> Excerpts from a dataset:
----------------------------------------

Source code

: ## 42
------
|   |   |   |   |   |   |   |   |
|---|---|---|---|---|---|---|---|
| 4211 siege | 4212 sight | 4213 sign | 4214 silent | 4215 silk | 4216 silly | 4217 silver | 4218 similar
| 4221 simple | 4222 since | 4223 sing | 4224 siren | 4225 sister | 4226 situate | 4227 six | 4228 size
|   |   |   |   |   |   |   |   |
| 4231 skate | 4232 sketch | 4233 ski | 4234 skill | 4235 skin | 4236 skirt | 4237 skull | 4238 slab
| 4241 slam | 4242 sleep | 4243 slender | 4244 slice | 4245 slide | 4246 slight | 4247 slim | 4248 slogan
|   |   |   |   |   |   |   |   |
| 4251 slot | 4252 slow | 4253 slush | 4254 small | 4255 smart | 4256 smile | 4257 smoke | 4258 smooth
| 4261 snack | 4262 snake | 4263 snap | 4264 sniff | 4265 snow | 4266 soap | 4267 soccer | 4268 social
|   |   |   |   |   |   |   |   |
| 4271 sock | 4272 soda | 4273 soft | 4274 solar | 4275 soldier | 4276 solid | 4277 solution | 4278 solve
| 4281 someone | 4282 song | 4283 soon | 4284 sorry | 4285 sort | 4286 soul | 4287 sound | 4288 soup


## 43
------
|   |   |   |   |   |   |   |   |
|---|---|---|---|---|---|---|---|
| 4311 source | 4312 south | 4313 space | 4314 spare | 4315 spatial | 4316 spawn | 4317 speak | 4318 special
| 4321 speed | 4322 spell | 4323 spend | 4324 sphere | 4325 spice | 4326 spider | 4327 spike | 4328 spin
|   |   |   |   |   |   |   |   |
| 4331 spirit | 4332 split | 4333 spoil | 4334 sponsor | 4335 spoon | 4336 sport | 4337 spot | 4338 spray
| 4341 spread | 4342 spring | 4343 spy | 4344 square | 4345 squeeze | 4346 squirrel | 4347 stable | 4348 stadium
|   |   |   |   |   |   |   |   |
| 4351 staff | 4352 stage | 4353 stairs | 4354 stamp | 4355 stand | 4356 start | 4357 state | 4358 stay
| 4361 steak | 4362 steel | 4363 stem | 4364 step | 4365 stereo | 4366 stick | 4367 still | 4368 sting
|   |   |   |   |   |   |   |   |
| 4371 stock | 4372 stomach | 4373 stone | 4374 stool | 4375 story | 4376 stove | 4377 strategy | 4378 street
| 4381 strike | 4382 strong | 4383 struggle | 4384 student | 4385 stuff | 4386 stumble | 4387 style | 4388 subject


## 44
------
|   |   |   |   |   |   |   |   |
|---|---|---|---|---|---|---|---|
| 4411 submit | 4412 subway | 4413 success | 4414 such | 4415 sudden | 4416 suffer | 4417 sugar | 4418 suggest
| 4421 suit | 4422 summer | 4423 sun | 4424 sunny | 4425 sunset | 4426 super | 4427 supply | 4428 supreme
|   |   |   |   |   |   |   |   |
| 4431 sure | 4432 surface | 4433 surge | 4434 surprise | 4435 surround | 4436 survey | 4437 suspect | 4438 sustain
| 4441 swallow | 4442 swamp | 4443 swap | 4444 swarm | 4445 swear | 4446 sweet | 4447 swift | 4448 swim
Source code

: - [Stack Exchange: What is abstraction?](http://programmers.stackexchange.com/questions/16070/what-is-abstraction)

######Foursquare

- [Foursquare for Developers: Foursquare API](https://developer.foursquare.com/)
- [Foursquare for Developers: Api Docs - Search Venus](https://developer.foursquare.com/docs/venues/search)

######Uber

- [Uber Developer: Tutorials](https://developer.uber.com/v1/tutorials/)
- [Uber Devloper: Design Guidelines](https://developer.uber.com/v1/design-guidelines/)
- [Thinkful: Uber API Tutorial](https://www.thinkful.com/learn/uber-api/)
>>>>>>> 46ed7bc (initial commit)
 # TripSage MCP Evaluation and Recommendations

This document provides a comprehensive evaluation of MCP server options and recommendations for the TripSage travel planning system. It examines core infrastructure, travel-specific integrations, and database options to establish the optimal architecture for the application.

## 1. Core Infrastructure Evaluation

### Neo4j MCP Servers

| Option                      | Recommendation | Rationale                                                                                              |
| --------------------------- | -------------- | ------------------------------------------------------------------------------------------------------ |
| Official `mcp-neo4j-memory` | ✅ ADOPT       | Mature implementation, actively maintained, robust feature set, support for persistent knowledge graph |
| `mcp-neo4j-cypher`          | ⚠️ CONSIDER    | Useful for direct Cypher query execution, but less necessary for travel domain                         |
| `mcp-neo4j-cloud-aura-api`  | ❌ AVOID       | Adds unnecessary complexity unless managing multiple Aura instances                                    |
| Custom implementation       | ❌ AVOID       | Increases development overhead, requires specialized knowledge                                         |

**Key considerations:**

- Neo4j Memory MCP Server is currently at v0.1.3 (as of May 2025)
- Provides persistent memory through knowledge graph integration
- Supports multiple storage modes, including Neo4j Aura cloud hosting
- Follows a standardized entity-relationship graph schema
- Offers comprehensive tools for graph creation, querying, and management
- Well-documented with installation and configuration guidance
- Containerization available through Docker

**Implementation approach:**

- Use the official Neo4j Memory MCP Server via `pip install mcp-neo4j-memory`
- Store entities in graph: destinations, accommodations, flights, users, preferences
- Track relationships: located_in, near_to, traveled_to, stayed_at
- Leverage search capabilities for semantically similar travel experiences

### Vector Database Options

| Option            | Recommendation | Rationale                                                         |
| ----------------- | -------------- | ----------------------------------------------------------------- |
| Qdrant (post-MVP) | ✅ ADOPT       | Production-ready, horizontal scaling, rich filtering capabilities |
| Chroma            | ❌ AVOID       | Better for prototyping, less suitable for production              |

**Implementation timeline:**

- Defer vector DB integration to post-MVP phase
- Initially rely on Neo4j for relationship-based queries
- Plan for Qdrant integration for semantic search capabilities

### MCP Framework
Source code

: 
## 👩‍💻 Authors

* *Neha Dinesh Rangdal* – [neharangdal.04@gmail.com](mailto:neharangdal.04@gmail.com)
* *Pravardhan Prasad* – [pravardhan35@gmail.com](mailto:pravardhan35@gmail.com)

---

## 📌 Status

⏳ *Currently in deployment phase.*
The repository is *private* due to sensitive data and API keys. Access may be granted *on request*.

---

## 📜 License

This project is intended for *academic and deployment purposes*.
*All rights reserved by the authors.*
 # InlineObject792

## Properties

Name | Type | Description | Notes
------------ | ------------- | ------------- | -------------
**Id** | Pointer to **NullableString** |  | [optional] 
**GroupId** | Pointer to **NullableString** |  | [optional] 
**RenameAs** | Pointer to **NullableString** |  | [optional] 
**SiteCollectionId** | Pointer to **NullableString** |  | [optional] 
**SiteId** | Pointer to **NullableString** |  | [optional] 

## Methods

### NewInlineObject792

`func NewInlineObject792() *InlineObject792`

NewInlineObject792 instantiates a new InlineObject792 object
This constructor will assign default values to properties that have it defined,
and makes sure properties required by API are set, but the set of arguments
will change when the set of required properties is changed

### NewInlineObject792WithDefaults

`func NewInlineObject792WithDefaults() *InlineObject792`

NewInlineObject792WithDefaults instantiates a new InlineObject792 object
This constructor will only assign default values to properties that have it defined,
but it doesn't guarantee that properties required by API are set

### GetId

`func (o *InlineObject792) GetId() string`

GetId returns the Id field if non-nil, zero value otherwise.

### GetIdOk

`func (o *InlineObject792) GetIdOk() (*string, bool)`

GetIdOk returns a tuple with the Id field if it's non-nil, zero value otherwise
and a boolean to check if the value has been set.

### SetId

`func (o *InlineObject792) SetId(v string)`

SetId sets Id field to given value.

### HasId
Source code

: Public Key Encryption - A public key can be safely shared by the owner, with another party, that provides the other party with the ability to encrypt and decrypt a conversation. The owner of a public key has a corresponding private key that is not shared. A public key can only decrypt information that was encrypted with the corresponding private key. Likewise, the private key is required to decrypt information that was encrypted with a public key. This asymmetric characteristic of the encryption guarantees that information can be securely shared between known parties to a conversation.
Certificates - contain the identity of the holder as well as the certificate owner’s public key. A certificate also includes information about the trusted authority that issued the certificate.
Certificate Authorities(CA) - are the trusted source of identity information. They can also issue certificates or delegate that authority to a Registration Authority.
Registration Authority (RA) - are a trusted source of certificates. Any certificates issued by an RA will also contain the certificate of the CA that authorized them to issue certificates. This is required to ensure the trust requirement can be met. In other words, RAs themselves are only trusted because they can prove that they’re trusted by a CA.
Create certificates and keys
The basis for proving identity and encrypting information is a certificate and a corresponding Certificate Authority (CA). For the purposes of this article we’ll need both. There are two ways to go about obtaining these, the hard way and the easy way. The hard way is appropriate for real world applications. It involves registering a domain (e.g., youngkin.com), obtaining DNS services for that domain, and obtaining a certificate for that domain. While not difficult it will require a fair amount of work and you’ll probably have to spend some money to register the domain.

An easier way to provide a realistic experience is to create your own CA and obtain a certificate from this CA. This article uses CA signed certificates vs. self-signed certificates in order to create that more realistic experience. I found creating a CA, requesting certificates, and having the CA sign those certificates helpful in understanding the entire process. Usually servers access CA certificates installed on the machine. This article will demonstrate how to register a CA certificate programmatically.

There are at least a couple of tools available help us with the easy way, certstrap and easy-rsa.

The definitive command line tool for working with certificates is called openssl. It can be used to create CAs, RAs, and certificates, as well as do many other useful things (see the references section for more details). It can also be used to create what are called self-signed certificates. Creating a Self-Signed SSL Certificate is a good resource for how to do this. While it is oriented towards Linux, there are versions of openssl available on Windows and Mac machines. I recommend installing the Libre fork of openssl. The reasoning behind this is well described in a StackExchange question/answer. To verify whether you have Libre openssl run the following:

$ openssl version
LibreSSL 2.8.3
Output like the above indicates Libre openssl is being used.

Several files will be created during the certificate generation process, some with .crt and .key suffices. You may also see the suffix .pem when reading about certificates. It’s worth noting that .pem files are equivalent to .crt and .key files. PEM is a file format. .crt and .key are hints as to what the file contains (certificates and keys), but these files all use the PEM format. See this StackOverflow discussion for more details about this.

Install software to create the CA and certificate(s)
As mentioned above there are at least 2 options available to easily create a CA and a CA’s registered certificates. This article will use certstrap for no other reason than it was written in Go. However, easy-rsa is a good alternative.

----------------------------------------

> EXERCISE INSTRUCTIONS:
Print exactly the lines above, between the one holding "speak | 4318 special" and the one holding "strategy | 4378 street", inclusive, and nothing besides.

> WRITTEN SOLUTION:
| 4311 source | 4312 south | 4313 space | 4314 spare | 4315 spatial | 4316 spawn | 4317 speak | 4318 special
| 4321 speed | 4322 spell | 4323 spend | 4324 sphere | 4325 spice | 4326 spider | 4327 spike | 4328 spin
|   |   |   |   |   |   |   |   |
| 4331 spirit | 4332 split | 4333 spoil | 4334 sponsor | 4335 spoon | 4336 sport | 4337 spot | 4338 spray
| 4341 spread | 4342 spring | 4343 spy | 4344 square | 4345 squeeze | 4346 squirrel | 4347 stable | 4348 stadium
|   |   |   |   |   |   |   |   |
| 4351 staff | 4352 stage | 4353 stairs | 4354 stamp | 4355 stand | 4356 start | 4357 state | 4358 stay
| 4361 steak | 4362 steel | 4363 stem | 4364 step | 4365 stereo | 4366 stick | 4367 still | 4368 sting
|   |   |   |   |   |   |   |   |
| 4371 stock | 4372 stomach | 4373 stone | 4374 stool | 4375 story | 4376 stove | 4377 strategy | 4378 street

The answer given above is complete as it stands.